A título de conclusão, é importante destacar que a sombra do
Império Inca obscureceu durante muito tempo a espacialidade da floresta
tropical. Julgada ao revés, por aquilo que não tinha, esta tendeu a ser
vista como um lugar estéril e inóspito. Os Andes e a costa do Pacífico, ao
contrário, surgiam como o principal, senão o único, centro de invenção
cultural no continente: lugar de origem da domesticação de plantas e
animais, da manufatura da cerâmica, do uso do metal, de um sistema
religioso baseado no trio sacerdote-templo-ídolo, da centralização política
e da estratificação social.
Os incas, e depois os espanhóis, construíram uma dicotomia entre,
de um lado, formações plenamente “políticas” do altiplano e, de outro,
aquelas quase “naturais” das terras baixas.

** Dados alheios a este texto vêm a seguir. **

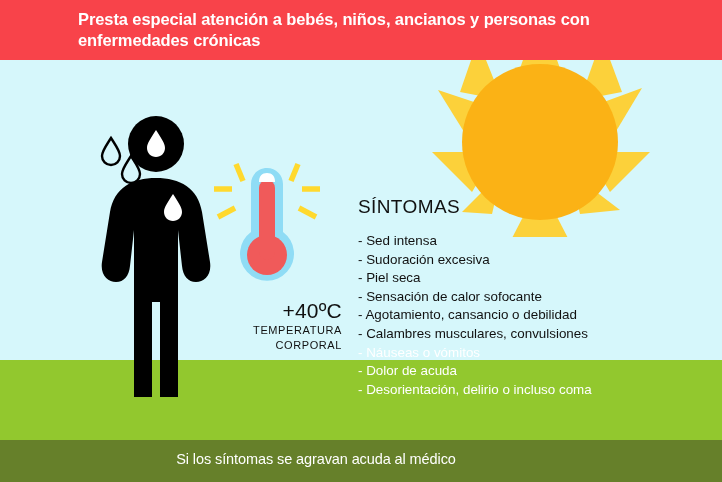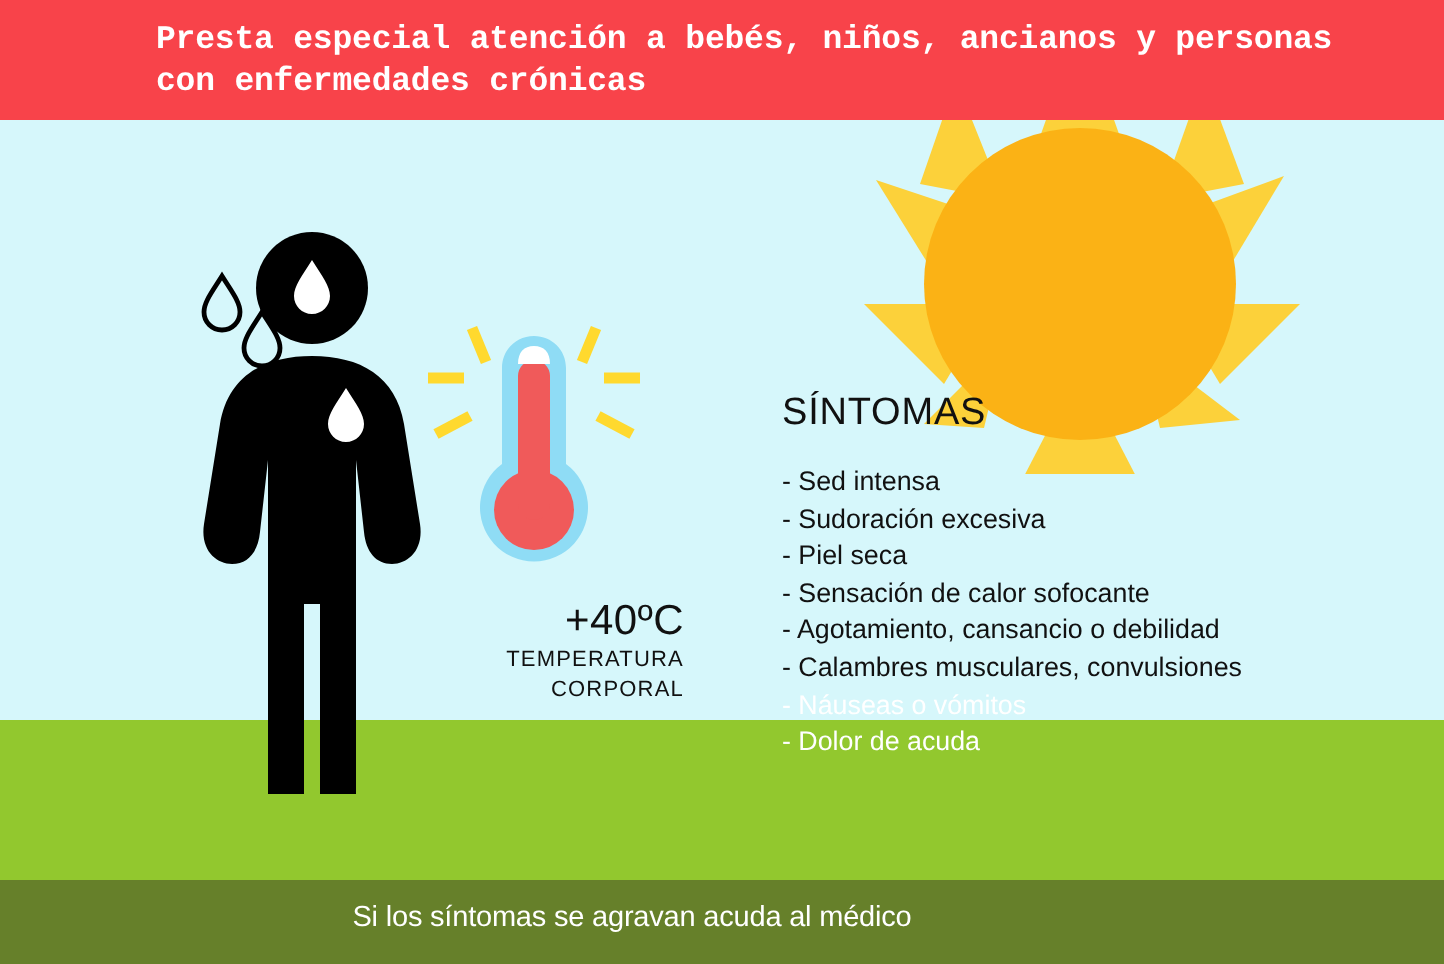--- a/index.html
+++ b/index.html
@@ -55,21 +55,20 @@
     background: #f8434a;
     box-sizing: border-box;
     padding: 9px 40px 0 78px;
   }
   .header-text {
     color: #ffffff;
     font-size: 16.5px;
     font-weight: bold;
     line-height: 21px;
     letter-spacing: -0.1px;
-    font-family: Liberation Mono, monospace;
   }
 
   
   .sun-wrap {
     position: absolute;
     left: 430px;
     top: 52px;
     width: 220px;
     height: 185px;
   }
@@ -111,21 +110,21 @@
   }
   .thermo-caption {
     font-size: 11px;
     line-height: 15px;
     letter-spacing: 0.6px;
   }
 
   
   .symptoms {
     position: absolute;
-    left: 391px;
+    left: 358px;
     top: 196px;
     width: 320px;
   }
   .symptoms-title {
     font-size: 19px;
     color: #111111;
     letter-spacing: 0.4px;
     margin-bottom: 14px;
   }
   .symptom-item {
@@ -236,18 +235,19 @@
     <div class="symptoms-title">SÍNTOMAS</div>
     <div id="symptoms-list">
         <div class="symptom-item">- Sed intensa</div>
         <div class="symptom-item">- Sudoración excesiva</div>
         <div class="symptom-item">- Piel seca</div>
         <div class="symptom-item">- Sensación de calor sofocante</div>
         <div class="symptom-item">- Agotamiento, cansancio o debilidad</div>
         <div class="symptom-item">- Calambres musculares, convulsiones</div>
         <div class="symptom-item on-green">- Náuseas o vómitos</div>
         <div class="symptom-item on-green">- Dolor de acuda</div>
+        <div class="symptom-item on-green">-  Desorientación, delirio o incluso coma</div>
       </div>
   </div>
 
   <div class="footer-text">Si los síntomas se agravan acuda al médico</div>
 
 </div>
 
 </body></html>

A floresta tropical seria o
habitat natural por excelência de sociedades simples, igualitárias e de
pequeno porte, enquanto a cultura e o estado civil ficariam reservados às
terras altas. O incremento e o adensamento populacional nas terras
baixas teriam esbarrado na pobreza de recursos naturais, o que inibia o
desenvolvimento de formas sociopolíticas complexas. O antropólogo
Julian Steward trouxe essa visão para dentro das ciências sociais,
tornando-a dominante até 1970, quando foi desconstruída pelos
trabalhos dos arqueólogos Clifford Evans e Betty Meggers, que
escavaram em duas áreas que apresentavam registros arqueológicos
indicativos de complexificação social: a bacia do Napo e a ilha de Marajó.